Reproduce verbatim the lines from the start of the records through the line containing "Identify the document". Omit any pictures from your reply.

(Material provided):
::::
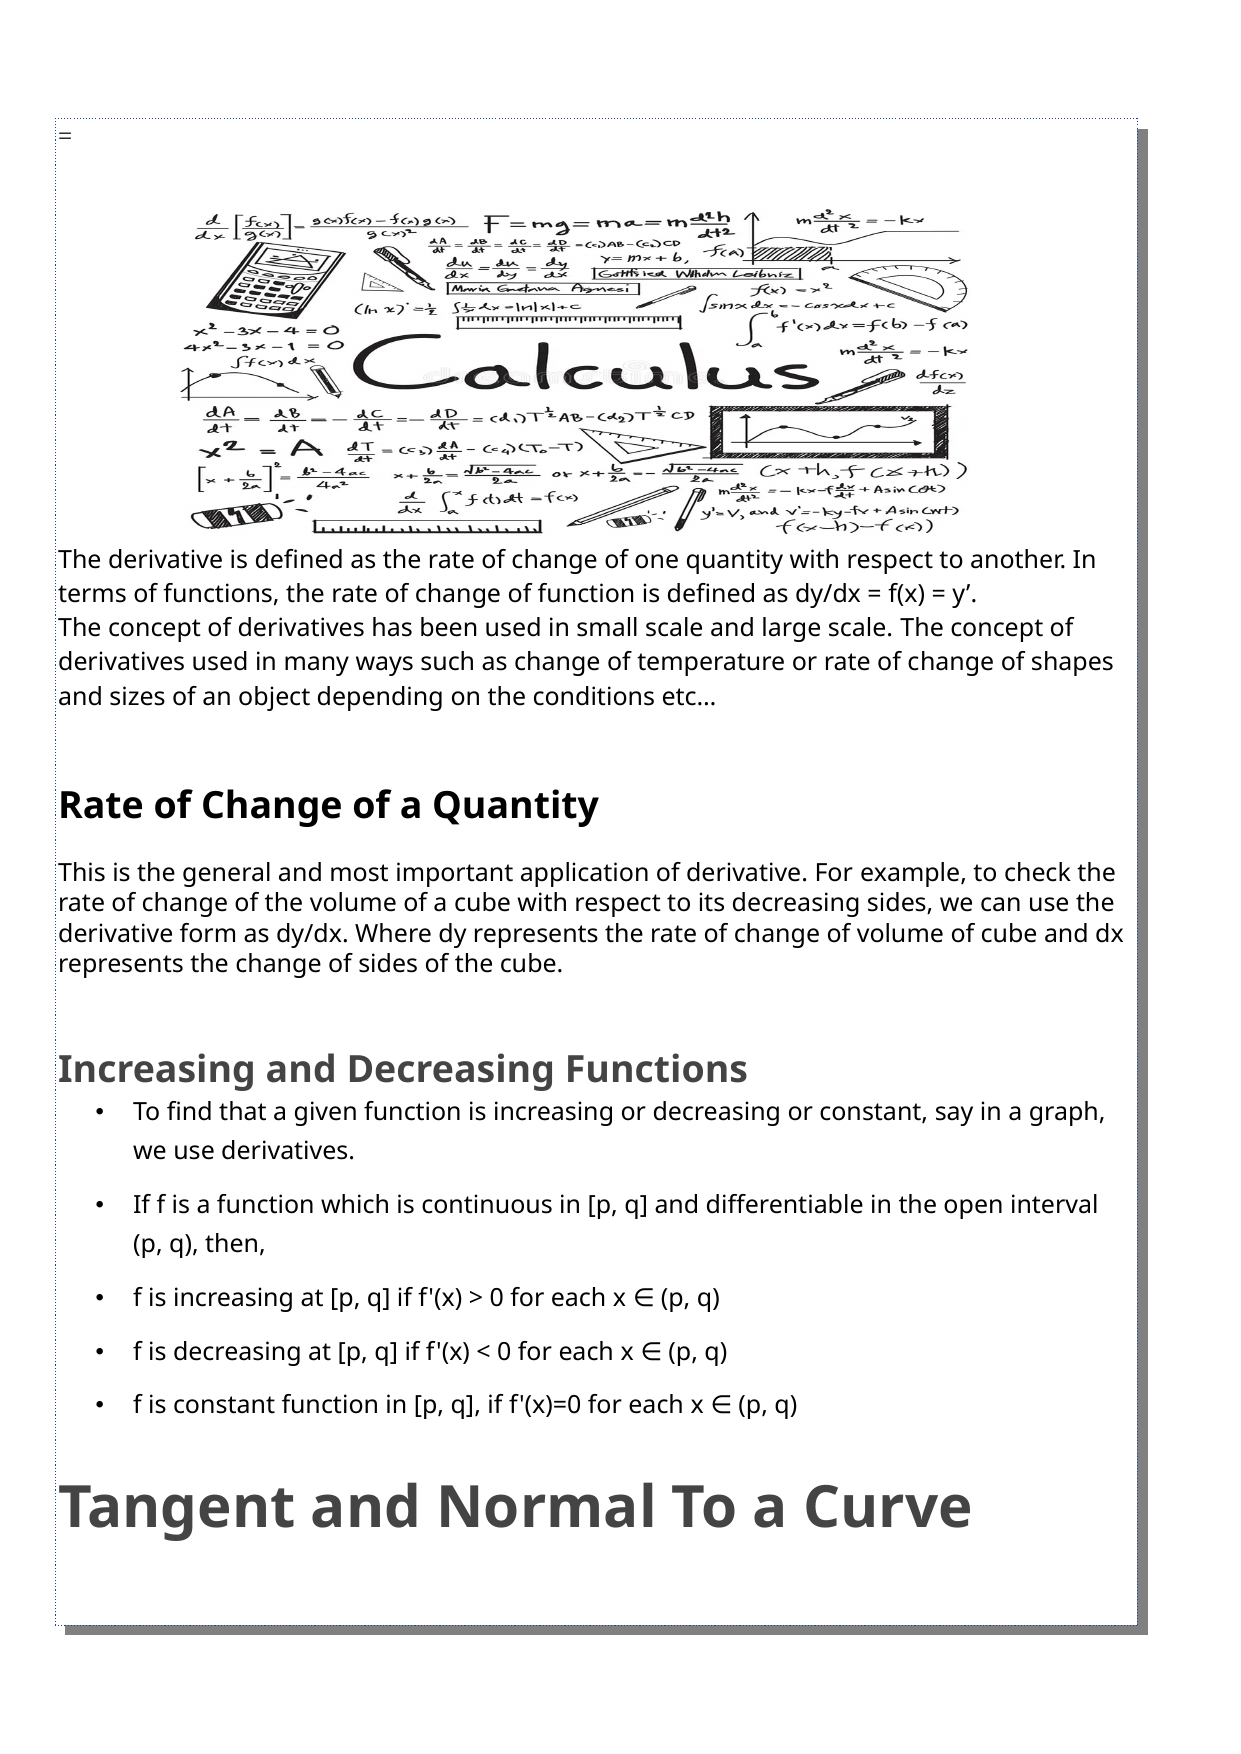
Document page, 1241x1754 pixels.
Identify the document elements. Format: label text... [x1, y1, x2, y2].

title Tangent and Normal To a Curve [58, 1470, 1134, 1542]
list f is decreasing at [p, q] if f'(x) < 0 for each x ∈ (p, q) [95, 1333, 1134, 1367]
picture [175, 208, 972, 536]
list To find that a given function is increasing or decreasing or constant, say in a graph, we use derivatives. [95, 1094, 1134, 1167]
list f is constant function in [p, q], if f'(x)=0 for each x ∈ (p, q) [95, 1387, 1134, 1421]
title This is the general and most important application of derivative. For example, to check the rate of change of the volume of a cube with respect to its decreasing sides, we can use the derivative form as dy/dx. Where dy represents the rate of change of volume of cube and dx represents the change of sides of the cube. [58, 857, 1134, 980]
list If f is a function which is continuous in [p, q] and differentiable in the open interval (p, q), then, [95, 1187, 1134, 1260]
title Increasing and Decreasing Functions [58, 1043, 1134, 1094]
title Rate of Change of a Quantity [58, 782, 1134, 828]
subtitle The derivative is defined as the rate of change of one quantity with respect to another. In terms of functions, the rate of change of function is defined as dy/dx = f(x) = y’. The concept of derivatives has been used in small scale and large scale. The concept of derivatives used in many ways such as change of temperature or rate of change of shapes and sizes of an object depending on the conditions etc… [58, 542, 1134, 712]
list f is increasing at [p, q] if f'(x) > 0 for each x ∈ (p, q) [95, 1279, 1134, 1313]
::::
(Exercise response):
Document page, 1241x1754 pixels.
Identify the document elements. Format: label text... [x1, y1, x2, y2].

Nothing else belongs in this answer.